REQUIREMENT — Search the records for the word "down" and report each line that has it.

DATA IN THIS EXERCISE —
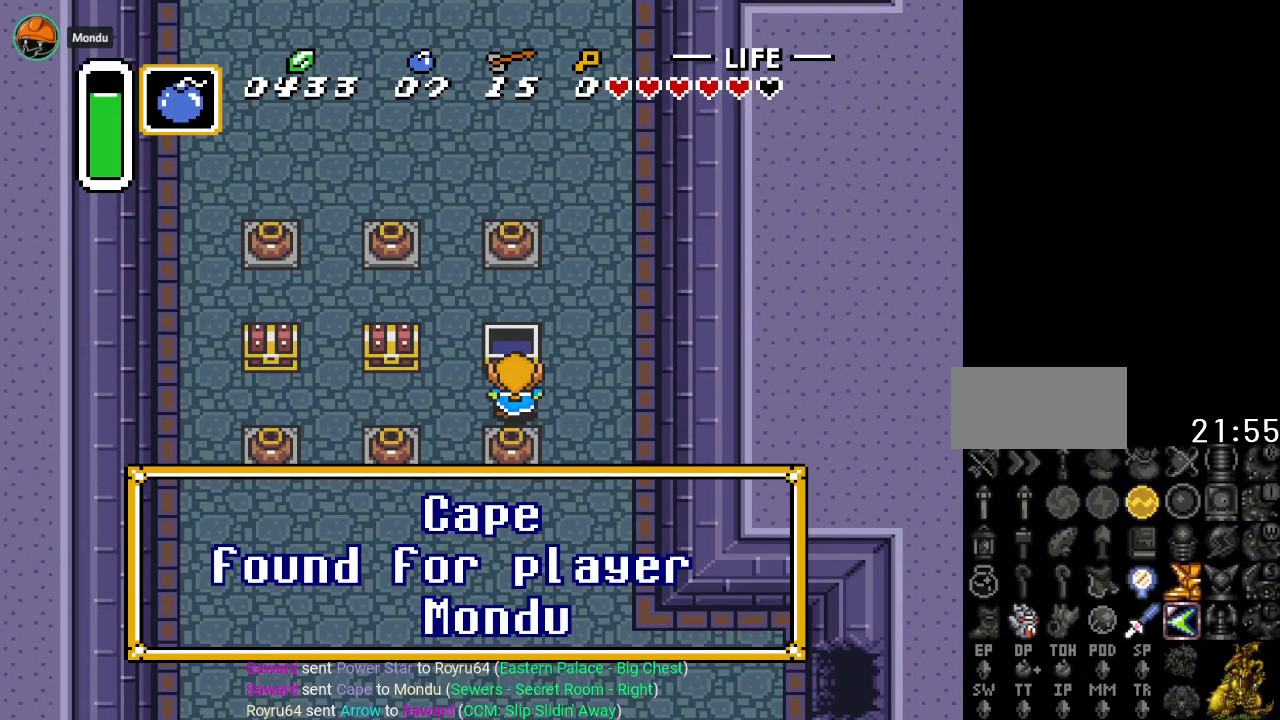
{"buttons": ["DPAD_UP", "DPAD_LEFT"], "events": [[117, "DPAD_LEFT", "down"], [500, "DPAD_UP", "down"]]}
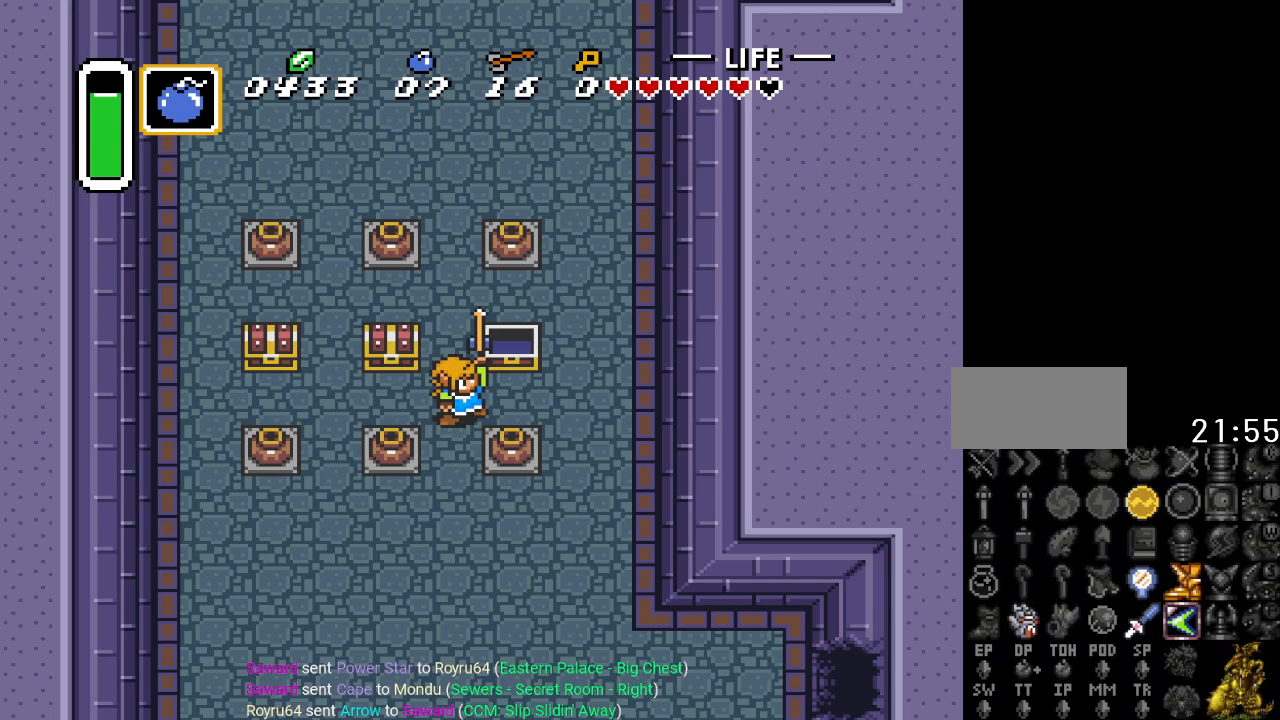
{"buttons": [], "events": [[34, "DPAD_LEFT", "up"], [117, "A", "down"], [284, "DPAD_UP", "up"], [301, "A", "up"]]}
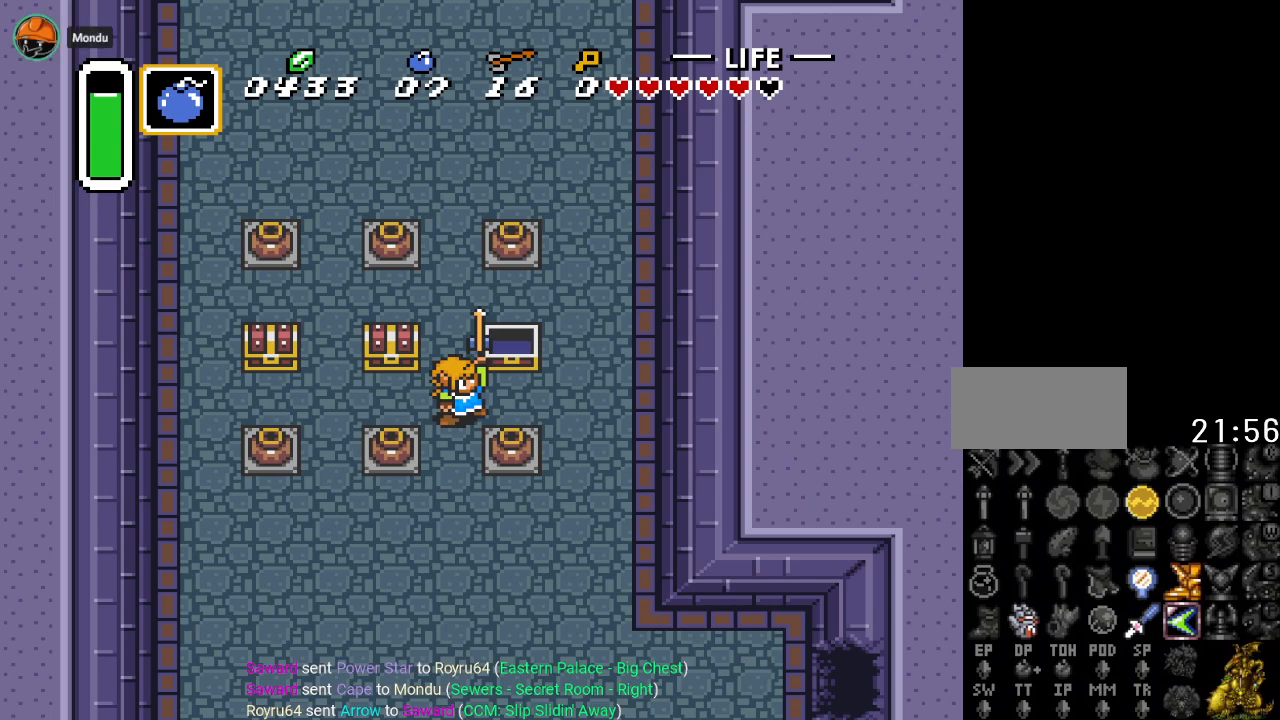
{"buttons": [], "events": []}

...

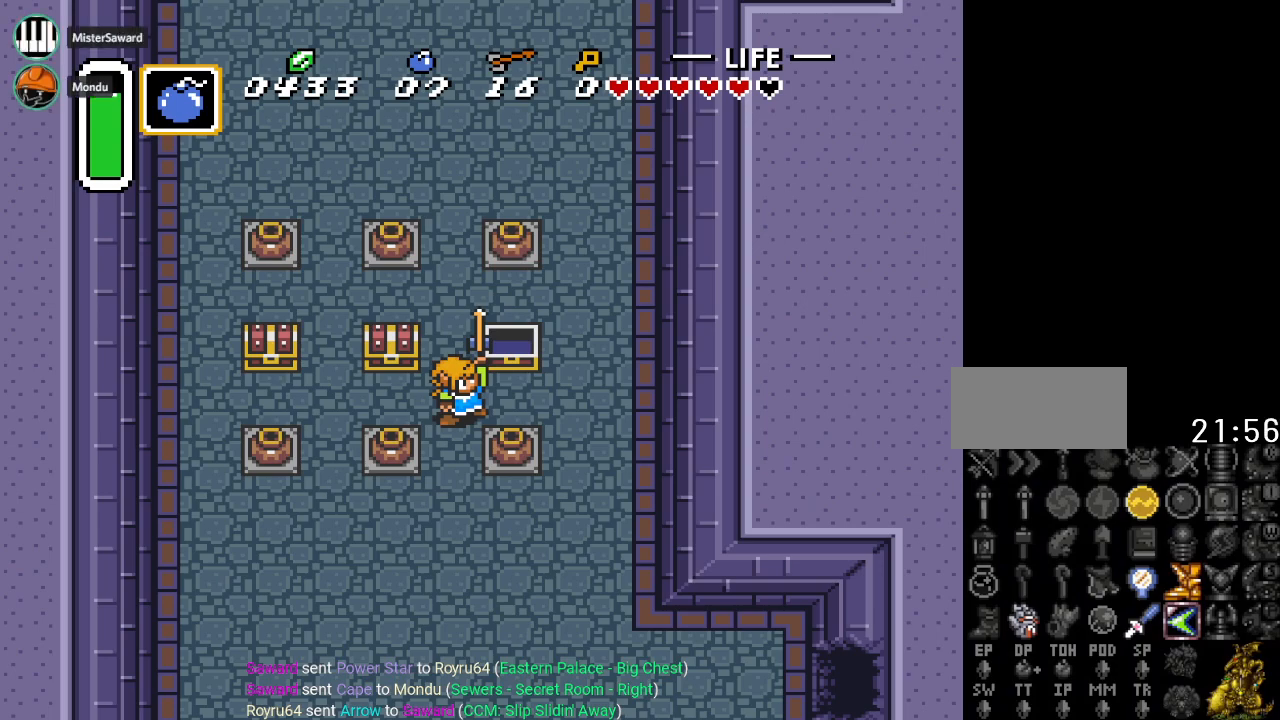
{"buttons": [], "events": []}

RESPONSE TO THIS TASK —
{"buttons": ["DPAD_UP", "DPAD_LEFT"], "events": [[117, "DPAD_LEFT", "down"], [500, "DPAD_UP", "down"]]}
{"buttons": [], "events": [[34, "DPAD_LEFT", "up"], [117, "A", "down"], [284, "DPAD_UP", "up"], [301, "A", "up"]]}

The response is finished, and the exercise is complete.